Chancen für «kritische Zielgruppen» in der Schweiz
Mütter nach 10+ Jahren Mutterschaft werden plötzlich sehr wichtig für 22% der Unternehmen (und für 62% zunehmend wichtig)! Wow! Auch ü60 werden mit 42% zunehmend wichtig und sind es bereits für knapp 10%. Und Quereinsteigende werden für 30% zunehmend wichtig und sind es für ca. 5% der Unternehmen.
Auch die obere kritische Altersgrenze hat sich massiv nach oben verschoben. War sie in den letzten Jahren bereits auf ü45 gefallen, ist sie in der heutigen Zeit auf ü58 (48%) und sogar auf ü62 gestiegen (66%). «Nur» 30% der Unternehmen sehen ü55 als kritische Obergrenze und immerhin 33% der Unternehmen haben keine Alterseinschränkung mehr im Bewerbungsprozess!
Die Vorbehalte gegenüber Langzeit-Arbeitslosen (+2 Jahre) bleiben trotz Fachkräftemangel hoch (68%). 36% der Unternehmen sind kritisch bei einer Arbeitslosigkeit von mehr als 1 Jahr. Allerdings ist eine Pause von 6 Monaten praktisch kein Problem mehr.
Und was sind Ihre Salärvorstellungen?
Unternehmen sind in 43% der Fälle bereit, 5-16% mehr Lohn zu bezahlen, um den/die Wunschkandidat/in einzustellen.
Wenn jemand eine Bogenkarriere, d.h. in irgendeiner Form einen «Rückschritt» macht, sind 51% der Unternehmen bereit, eine von Bewerbenden kommunizierte Lohneinbusse von 5-16% als akzeptabel und glaubwürdig anzunehmen. Wesentlich kritischer werden Lohneinbussen von 16-30% angeschaut, weil die Befürchtung dann zu gross ist, dass die Bewerbenden bei der erst besten Gelegenheit abspringen.

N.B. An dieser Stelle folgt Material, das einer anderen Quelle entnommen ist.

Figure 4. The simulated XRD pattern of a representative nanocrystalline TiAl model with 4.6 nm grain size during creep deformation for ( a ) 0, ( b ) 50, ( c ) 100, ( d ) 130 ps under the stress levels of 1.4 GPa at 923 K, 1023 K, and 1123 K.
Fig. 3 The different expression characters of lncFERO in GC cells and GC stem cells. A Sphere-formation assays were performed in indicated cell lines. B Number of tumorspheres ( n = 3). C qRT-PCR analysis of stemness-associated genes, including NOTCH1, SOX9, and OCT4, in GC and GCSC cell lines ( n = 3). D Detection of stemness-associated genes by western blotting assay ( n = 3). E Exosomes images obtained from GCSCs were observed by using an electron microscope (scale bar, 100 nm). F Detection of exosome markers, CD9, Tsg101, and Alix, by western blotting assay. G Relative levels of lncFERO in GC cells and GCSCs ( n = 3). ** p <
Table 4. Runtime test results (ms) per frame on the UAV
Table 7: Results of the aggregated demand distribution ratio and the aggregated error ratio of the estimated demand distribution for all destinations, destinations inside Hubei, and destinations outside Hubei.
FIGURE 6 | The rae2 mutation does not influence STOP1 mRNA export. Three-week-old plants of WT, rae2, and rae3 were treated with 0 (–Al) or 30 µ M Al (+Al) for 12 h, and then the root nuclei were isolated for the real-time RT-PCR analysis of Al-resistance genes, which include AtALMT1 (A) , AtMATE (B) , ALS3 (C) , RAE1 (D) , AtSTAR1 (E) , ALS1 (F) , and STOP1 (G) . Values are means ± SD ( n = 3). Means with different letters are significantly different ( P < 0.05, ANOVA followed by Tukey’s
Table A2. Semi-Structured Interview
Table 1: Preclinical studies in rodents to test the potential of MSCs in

Was heisst das nun für Sie?
Je nach Branche und Funktion haben Sie aktuell aufgrund der tiefen Arbeitslosigkeit gute Chancen, eine passende Stelle zu finden. Vorausgesetzt, dass Sie Ihre Argumentation insbesondere bei Branchenwechsel, Bogenkarriere und transferierbaren Kompetenzen glaubwürdig und nachvollziehbar sichtbar machen.